Core Insights - Idorsia Ltd announces the presentation of long-term results from the lucerastat treatment at the 22nd Annual WORLDSymposium™, highlighting its potential as a first-in-class oral substrate reduction therapy for Fabry disease [1][7] Study Overview - The MODIFY study was a multicenter, double-blind, randomized, placebo-controlled trial involving 118 patients to assess the efficacy and safety of lucerastat as an oral monotherapy for Fabry disease [3] - The study did not meet its primary endpoint of reducing neuropathic pain but showed significant reductions in plasma and urinary Gb3 levels compared to placebo, sustained over time in the open-label extension [4][14] Long-term Efficacy - An interim analysis of the open-label extension revealed a notable reduction in the rate of eGFR decline among patients treated with lucerastat, suggesting a potential disease-modifying effect [5] - Patients with impaired renal function at baseline experienced a marked attenuation of kidney function loss, indicating lucerastat's promise in long-term organ protection [5][14] Kidney Biopsy Sub-study - A kidney biopsy sub-study evaluated Gb3 accumulation in key kidney cell types in male patients with classic Fabry disease who received lucerastat for at least two years, providing insights into its impact on renal disease biology [2] Patient Population and Disease Background - Fabry disease is a rare, X-linked lysosomal storage disorder caused by mutations in the GLA gene, leading to the accumulation of Gb3 and progressive damage across multiple organ systems [6][8] - Recent studies suggest a higher prevalence of Fabry disease than previously estimated, with over 21,000 diagnosed patients expected across the US, EU5, and Japan by 2034 [9] Current Treatment Landscape - Current treatment options for Fabry disease include enzyme replacement therapies and oral chaperone therapy, which have limitations, highlighting the unmet need for a well-tolerated, oral, disease-modifying therapy [10][11]
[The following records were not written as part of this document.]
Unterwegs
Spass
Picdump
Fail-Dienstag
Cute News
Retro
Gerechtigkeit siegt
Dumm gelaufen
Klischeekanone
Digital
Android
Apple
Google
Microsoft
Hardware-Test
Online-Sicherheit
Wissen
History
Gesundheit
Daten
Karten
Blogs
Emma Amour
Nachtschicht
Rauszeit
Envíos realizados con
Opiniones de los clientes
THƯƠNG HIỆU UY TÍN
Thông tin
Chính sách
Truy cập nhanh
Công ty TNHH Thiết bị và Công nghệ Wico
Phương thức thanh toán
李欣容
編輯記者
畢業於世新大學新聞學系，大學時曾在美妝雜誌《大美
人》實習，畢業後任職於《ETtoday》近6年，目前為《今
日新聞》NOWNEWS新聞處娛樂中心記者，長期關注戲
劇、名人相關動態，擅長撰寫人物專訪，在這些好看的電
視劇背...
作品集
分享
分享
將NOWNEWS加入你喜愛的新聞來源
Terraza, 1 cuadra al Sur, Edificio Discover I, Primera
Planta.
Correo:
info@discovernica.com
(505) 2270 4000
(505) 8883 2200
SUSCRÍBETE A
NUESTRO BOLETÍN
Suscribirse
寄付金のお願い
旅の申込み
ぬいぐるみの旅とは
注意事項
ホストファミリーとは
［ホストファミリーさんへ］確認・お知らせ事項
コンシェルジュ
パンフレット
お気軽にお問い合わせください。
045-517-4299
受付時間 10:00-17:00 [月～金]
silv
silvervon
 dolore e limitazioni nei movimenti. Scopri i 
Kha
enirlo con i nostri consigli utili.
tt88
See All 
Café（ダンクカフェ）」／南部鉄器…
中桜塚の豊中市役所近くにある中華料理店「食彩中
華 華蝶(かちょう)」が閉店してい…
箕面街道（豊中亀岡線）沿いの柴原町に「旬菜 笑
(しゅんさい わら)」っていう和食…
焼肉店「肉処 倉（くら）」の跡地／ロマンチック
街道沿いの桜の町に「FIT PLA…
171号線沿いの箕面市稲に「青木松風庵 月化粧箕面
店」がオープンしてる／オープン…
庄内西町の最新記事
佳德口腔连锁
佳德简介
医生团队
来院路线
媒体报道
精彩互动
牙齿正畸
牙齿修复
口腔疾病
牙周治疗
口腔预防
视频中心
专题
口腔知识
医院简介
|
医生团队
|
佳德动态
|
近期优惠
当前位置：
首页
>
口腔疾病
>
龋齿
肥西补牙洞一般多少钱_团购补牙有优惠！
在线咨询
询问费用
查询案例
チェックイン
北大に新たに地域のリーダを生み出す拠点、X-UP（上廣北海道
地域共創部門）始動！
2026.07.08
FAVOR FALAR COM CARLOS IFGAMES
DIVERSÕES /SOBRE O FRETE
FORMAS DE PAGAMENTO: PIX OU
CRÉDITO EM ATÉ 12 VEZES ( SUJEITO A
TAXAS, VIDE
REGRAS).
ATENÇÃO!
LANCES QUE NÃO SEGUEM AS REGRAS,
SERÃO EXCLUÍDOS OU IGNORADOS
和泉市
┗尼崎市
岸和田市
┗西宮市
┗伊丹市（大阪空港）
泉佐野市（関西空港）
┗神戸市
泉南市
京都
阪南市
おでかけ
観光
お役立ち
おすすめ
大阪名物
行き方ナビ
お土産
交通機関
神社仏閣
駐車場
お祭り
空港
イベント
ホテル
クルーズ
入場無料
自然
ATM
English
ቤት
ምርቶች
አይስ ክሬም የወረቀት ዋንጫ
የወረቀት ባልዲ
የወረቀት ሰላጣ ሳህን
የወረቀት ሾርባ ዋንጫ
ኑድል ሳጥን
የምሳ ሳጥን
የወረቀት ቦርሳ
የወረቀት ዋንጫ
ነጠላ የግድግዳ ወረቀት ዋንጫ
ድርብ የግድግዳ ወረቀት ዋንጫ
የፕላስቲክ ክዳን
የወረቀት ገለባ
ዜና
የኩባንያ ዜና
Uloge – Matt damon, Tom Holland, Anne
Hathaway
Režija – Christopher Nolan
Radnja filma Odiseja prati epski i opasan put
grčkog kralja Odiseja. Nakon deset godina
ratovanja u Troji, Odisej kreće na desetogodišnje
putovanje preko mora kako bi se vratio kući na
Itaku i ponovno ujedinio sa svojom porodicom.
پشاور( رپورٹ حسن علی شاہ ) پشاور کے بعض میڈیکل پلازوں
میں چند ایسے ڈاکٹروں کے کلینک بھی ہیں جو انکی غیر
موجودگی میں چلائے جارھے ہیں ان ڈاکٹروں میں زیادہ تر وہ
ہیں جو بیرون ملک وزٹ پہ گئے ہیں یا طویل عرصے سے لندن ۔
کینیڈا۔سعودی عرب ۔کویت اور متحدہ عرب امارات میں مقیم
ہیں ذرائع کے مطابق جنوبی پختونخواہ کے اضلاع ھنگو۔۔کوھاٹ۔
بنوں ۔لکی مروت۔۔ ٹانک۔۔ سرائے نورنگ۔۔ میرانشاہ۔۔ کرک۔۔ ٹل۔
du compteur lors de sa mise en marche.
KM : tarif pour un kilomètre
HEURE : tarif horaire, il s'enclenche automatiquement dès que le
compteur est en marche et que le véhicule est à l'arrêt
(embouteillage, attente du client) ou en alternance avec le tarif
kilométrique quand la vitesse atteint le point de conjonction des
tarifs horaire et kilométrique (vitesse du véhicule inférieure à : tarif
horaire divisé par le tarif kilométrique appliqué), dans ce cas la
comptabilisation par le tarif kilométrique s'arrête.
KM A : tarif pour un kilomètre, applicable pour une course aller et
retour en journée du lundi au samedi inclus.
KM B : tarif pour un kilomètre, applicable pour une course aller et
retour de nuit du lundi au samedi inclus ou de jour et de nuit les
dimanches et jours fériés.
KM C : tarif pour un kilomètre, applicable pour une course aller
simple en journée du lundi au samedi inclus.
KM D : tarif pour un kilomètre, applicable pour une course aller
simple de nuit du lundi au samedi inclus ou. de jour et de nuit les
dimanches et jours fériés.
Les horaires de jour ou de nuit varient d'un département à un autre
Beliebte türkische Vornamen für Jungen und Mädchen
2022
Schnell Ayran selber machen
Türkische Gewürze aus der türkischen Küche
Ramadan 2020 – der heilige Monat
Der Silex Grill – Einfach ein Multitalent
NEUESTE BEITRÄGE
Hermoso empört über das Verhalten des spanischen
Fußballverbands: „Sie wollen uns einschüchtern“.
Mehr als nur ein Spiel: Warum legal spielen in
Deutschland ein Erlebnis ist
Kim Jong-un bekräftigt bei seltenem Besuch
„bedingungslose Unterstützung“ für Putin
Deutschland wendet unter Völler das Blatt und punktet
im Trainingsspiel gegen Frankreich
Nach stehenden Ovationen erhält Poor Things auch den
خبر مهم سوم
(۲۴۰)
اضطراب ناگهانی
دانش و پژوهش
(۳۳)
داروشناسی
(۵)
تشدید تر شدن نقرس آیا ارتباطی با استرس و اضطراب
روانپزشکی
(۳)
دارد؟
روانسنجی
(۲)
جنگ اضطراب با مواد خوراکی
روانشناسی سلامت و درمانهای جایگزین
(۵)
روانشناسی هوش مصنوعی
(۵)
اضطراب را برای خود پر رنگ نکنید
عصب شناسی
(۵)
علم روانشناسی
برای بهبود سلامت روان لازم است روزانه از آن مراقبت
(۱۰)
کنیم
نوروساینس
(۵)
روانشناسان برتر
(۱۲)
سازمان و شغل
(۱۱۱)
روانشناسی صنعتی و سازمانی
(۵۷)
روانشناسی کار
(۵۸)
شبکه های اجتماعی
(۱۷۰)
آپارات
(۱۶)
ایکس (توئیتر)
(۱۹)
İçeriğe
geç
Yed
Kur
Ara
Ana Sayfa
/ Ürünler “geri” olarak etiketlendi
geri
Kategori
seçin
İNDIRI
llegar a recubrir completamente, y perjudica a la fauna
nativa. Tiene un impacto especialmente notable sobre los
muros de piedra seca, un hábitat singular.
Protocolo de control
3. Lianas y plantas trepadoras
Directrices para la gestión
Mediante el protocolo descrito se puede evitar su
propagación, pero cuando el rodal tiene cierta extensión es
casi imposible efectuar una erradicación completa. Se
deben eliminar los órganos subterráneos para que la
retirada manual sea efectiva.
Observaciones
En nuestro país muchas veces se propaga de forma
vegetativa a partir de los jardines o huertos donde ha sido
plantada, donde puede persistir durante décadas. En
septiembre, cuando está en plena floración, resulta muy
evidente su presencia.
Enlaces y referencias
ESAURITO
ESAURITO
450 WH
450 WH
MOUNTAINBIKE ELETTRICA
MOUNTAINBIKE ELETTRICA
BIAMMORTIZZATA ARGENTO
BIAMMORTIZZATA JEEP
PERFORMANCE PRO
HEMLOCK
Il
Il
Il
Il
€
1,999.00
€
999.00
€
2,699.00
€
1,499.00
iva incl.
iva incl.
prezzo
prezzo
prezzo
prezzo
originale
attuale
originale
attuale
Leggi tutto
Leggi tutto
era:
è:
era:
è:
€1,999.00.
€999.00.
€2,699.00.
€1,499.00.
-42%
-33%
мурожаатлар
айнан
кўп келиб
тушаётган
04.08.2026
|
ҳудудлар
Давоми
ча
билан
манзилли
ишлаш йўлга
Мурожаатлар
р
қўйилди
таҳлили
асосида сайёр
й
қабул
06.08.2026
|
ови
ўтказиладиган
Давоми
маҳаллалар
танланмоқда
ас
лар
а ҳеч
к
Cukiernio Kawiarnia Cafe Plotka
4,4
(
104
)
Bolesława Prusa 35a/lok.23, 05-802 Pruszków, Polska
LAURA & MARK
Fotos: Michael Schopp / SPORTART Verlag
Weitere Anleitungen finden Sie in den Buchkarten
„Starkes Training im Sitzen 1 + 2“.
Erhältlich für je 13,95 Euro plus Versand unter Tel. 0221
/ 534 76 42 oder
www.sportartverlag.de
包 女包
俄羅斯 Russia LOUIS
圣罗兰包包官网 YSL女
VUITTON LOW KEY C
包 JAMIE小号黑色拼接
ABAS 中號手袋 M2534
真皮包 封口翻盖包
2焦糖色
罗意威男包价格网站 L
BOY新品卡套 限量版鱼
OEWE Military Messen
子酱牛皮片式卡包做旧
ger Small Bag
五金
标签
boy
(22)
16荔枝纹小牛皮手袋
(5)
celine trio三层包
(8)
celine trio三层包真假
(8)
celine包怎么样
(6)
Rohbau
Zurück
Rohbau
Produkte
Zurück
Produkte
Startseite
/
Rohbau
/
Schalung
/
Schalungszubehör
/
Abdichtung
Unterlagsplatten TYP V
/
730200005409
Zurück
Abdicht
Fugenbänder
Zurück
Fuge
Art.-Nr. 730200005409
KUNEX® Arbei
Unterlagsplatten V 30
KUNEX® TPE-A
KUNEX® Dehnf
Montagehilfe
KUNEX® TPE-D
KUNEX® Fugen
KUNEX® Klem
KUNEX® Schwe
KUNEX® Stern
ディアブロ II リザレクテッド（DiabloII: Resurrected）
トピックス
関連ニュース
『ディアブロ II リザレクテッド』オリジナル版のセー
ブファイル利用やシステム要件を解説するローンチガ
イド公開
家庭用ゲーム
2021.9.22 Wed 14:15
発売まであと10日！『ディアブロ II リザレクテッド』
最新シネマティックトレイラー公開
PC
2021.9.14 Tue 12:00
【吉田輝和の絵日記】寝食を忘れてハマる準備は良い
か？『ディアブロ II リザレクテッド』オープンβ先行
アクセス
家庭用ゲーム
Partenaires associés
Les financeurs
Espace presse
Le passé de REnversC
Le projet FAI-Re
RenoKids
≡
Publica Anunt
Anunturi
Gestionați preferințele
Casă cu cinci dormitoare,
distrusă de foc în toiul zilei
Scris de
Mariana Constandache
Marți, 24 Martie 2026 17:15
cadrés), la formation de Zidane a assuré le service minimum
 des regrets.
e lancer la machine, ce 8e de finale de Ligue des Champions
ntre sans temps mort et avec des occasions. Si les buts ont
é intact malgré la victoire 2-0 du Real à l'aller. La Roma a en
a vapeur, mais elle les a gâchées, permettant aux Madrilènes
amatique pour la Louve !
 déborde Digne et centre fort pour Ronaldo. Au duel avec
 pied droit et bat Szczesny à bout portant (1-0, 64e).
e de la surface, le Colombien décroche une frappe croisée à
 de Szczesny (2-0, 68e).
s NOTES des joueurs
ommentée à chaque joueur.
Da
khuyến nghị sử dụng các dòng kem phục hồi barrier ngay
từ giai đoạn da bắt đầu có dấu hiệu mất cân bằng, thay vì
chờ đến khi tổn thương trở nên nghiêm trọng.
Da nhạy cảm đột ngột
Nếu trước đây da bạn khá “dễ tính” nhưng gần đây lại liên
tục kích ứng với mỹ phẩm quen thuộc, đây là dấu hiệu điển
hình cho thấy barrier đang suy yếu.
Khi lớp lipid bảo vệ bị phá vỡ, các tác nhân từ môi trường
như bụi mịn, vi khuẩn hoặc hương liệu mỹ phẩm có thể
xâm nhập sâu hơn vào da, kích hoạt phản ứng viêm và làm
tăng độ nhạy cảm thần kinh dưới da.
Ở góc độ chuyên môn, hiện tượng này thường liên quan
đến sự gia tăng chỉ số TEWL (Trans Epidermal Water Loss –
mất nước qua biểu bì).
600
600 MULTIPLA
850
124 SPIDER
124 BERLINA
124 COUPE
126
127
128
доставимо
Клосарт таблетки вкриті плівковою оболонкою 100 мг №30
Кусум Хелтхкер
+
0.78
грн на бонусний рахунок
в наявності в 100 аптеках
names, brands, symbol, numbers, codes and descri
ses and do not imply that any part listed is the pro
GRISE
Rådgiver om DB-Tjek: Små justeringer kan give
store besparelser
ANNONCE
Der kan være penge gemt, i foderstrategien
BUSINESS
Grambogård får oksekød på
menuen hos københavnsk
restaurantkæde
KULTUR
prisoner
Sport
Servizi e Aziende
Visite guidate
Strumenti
Core Insights - Idorsia Ltd has published results from the pivotal Phase 3 MODIFY study and its open-label extension, highlighting the potential of lucerastat as an oral substrate reduction therapy for Fabry disease, particularly in patients with renal impairment [1][3]. Study Overview - The MODIFY study was a multicenter, double-blind, randomized, placebo-controlled trial involving 118 patients, aimed at assessing the efficacy and safety of lucerastat as an oral monotherapy for adult patients with Fabry disease [2]. - The study's primary endpoint of reducing neuropathic pain over six months was not met; however, lucerastat showed significant reductions in plasma and urinary Gb3 levels compared to placebo, with sustained effects observed in the open-label extension [3][17]. Renal Function Insights - An interim analysis of the open-label extension indicated a notable improvement in renal function trajectory, with a reduced rate of eGFR decline in patients treated with lucerastat compared to their eGFR slope prior to enrollment [4][9]. - In patients with impaired renal function or fast-deteriorating eGFR at baseline, lucerastat was associated with a significant reduction in kidney function loss, suggesting a potential disease-modifying effect [4][17]. Long-term Treatment and Tolerability - The open-label extension has collected data from patients treated with lucerastat for over 42 months, with some receiving treatment for more than 6 years, demonstrating good tolerability and no serious treatment-related adverse events [5][8]. - A kidney biopsy sub-study was conducted to evaluate Gb3 inclusions in kidney cells of male participants with classic Fabry disease treated for over 3 years with lucerastat [5]. Future Directions - The company is collaborating with the US FDA to design a new Phase 3 program to ensure a regulatory pathway for lucerastat's approval [6][10]. - A post-trial access program is being established to ensure continuity of care for participants still receiving lucerastat at the study's closure [7].